This season, Stefano Pilati seemed to be content to go with the flow, and embrace Yves Saint Laurent's past.
Sometimes, designing for Yves Saint Laurent must feel like having a goody-two shoes older brother, a Golden Child who can do no wrong. After all, you're inevitably standing in the shadows of one of the greatest fashion legacies of the twentieth century - it could be difficult to shoulder the burden.
This season, Stefano Pilati seemed to be content to go with the flow, and embrace Yves Saint Laurent's past. He printed the YSL house facade on his invitations, and showed his collection in the childhood home of one of Saint Laurent's most passionate and devoted clients, Marie-Hélène de Rothschild - you can't get much more comfortable than that. That bears mention because YSL's history has been a prickly subject for him of late - last season he scissored holes under the arms of pristine YSL jackets, and for last spring he seemed to caricature couture, reinterpreting Yves' framboise-strewn blouses as curtain-hemmed peasant dresses and leather-appliqued skirts left to unravel. If the latter was about confusion, and the former about protection, this collection seemed to be about safety - or at least, about offering pieces that were safely ensconced in the pantheon of fashion greats. Witness Pilati's take on the beyond-iconic YSL blouse, the trench, the jumpsuit, the peasant frock, the chiffon gown. All design classics, all house classics, all present and very very correct. Certainly it didn't seem as if Pilati was trying to push our buttons while thumbing his nose at the house's heritage anymore (an ambidextrous feat, which maybe explains a few of his slip-ups). Instead, Pilati followed the flow for S/S 2011 and paid homage to Saint Laurent.

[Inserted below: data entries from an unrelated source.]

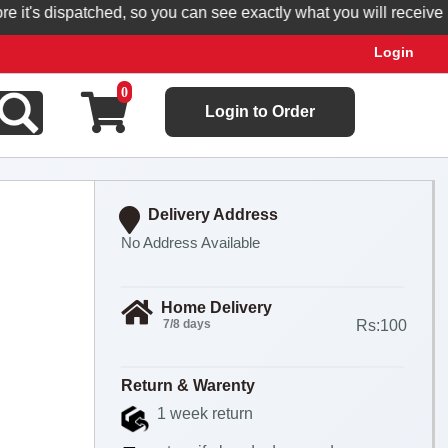
t's dispatched, so you can see exactly what you will receive.
Login
0
Login to Order
Delivery Address
No Address Available
Home Delivery
7/8 days
Rs:100
Return & Warenty
1 week return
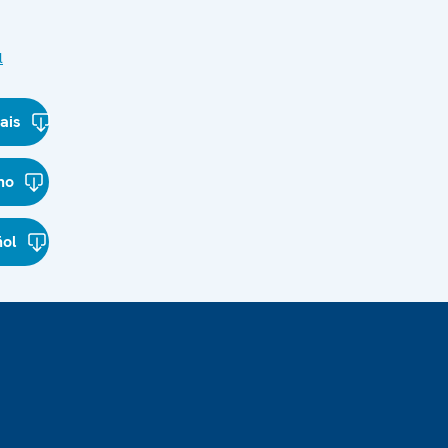
l
ais
ano
ñol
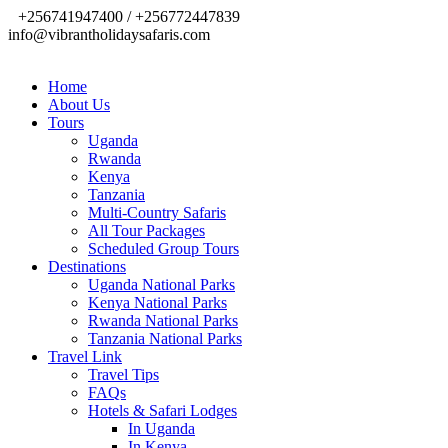
+256741947400 / +256772447839
info@vibrantholidaysafaris.com
Home
About Us
Tours
Uganda
Rwanda
Kenya
Tanzania
Multi-Country Safaris
All Tour Packages
Scheduled Group Tours
Destinations
Uganda National Parks
Kenya National Parks
Rwanda National Parks
Tanzania National Parks
Travel Link
Travel Tips
FAQs
Hotels & Safari Lodges
In Uganda
In Kenya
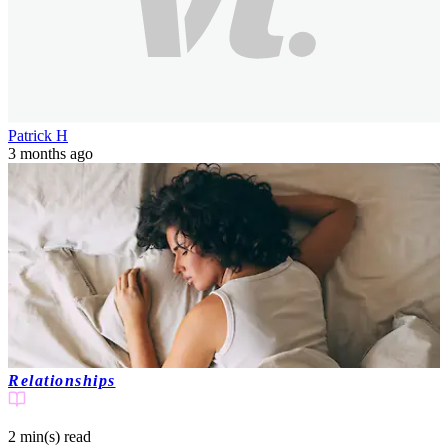
Patrick H
3 months ago
Relationships
2 min(s)
read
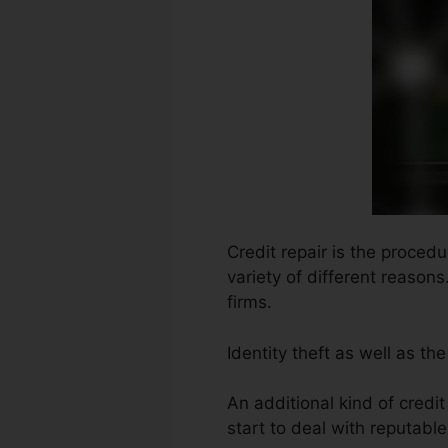
Credit repair is the proced
variety of different reason
firms.
Identity theft as well as th
An additional kind of credi
start to deal with reputabl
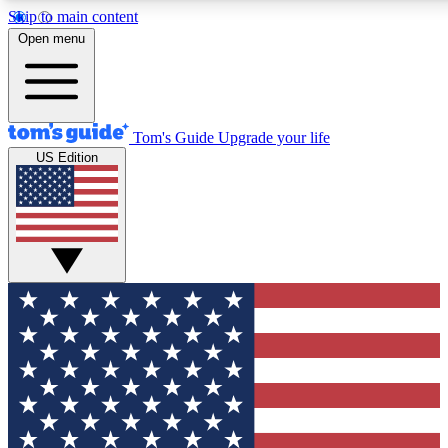
Skip to main content
12
24/7
30K+
Open menu
MEMBER FEATURES
ACCESS AVAILABLE
ACTIVE MEMBERS
Tom's Guide
Upgrade your life
US Edition
Exclusive Newsletters
Polls
Tech news direct to your inbox
Have your say in te
GET CLUB ACCESS QUICK
For the fastest way to join Tom's Guide Club enter your
email below. We'll send you a confirmation and sign you up
to our newsletter to keep you updated on all the latest news.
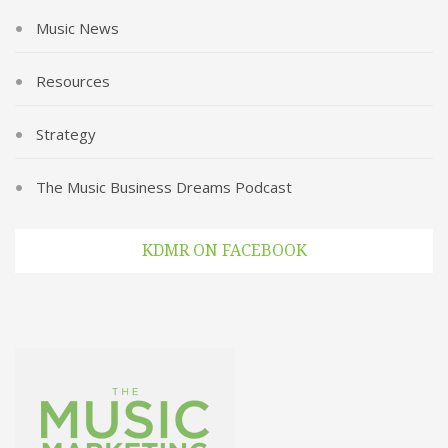
Music News
Resources
Strategy
The Music Business Dreams Podcast
KDMR ON FACEBOOK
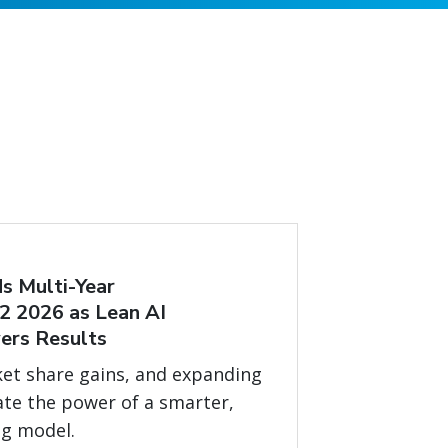
s Multi-Year
2 2026 as Lean AI
ers Results
et share gains, and expanding
ate the power of a smarter,
ng model.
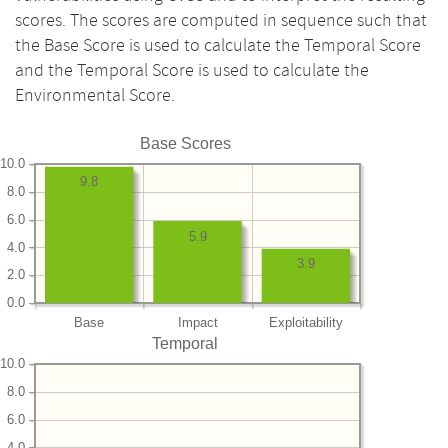
scores. The scores are computed in sequence such that
the Base Score is used to calculate the Temporal Score
and the Temporal Score is used to calculate the
Environmental Score.
Base Scores
10.0
9.8
8.0
6.0
5.9
4.0
3.9
2.0
0.0
Base
Impact
Exploitability
Temporal
10.0
8.0
6.0
4.0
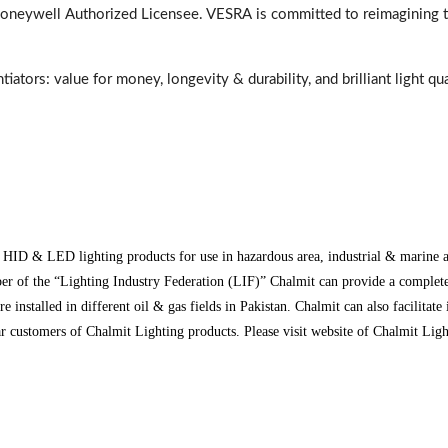
Honeywell Authorized Licensee. VESRA is committed to reimagining th
ators: value for money, longevity & durability, and brilliant light qu
, HID & LED lighting products for use in hazardous area, industrial & marine
 of the “Lighting Industry Federation (LIF)” Chalmit can provide a complete p
lled in different oil & gas fields in Pakistan. Chalmit can also facilitate 
tomers of Chalmit Lighting products. Please visit website of Chalmit Lightin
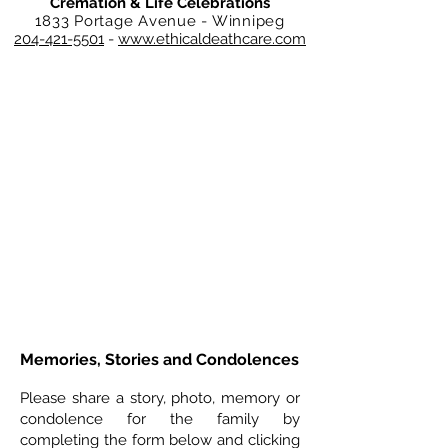
Cremation & Life Celebrations
1833 Portage Avenue - Winnipeg
204-421-5501
-
www.ethicaldeathcare.com
Memories, Stories and Condolences
Please share a story, photo, memory or
condolence for the family by
completing the form below and clicking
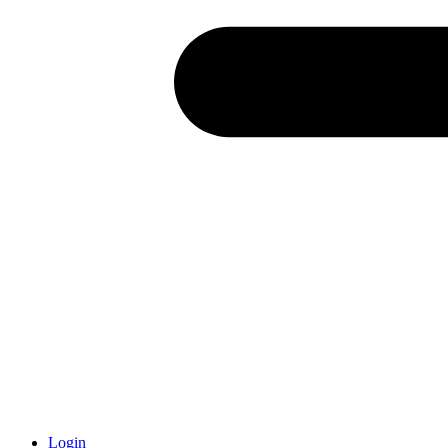
Login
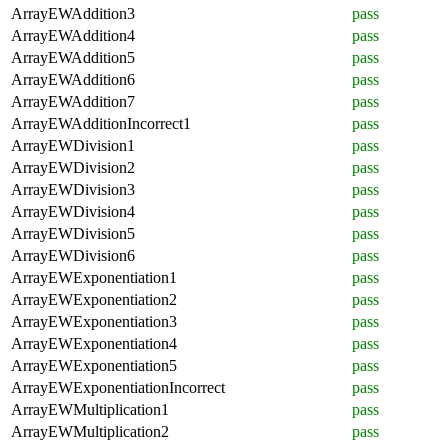
ArrayEWAddition3
pass
ArrayEWAddition4
pass
ArrayEWAddition5
pass
ArrayEWAddition6
pass
ArrayEWAddition7
pass
ArrayEWAdditionIncorrect1
pass
ArrayEWDivision1
pass
ArrayEWDivision2
pass
ArrayEWDivision3
pass
ArrayEWDivision4
pass
ArrayEWDivision5
pass
ArrayEWDivision6
pass
ArrayEWExponentiation1
pass
ArrayEWExponentiation2
pass
ArrayEWExponentiation3
pass
ArrayEWExponentiation4
pass
ArrayEWExponentiation5
pass
ArrayEWExponentiationIncorrect
pass
ArrayEWMultiplication1
pass
ArrayEWMultiplication2
pass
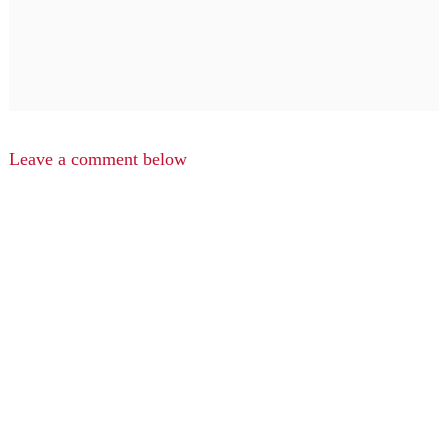
Leave a comment below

It was a refreshing change of pace, but at times it felt perhaps a little too safe, as if Pilati was reverentially towing the party line and paying his dues. Those garments, as I said, are so classic to be standard reference-points in fashion now, and many of them have been riffed on by designers across the world for next season. Pilati's versions this season were wonderful reminders of how masterful Saint Laurent's eye was - and many, many women will want to wear what he offered on his catwalk - but did they tell us anything about the terribly talented Mr Pilati? Did they take us anywhere new? Yves Saint Laurent today is equal parts master past and master present, and it is Pilati's eye rather than the house's archives that will take us into the future. Ultimately, this profoundly, even prosaically, safe collection would have benefitted from some of Pilati's danger.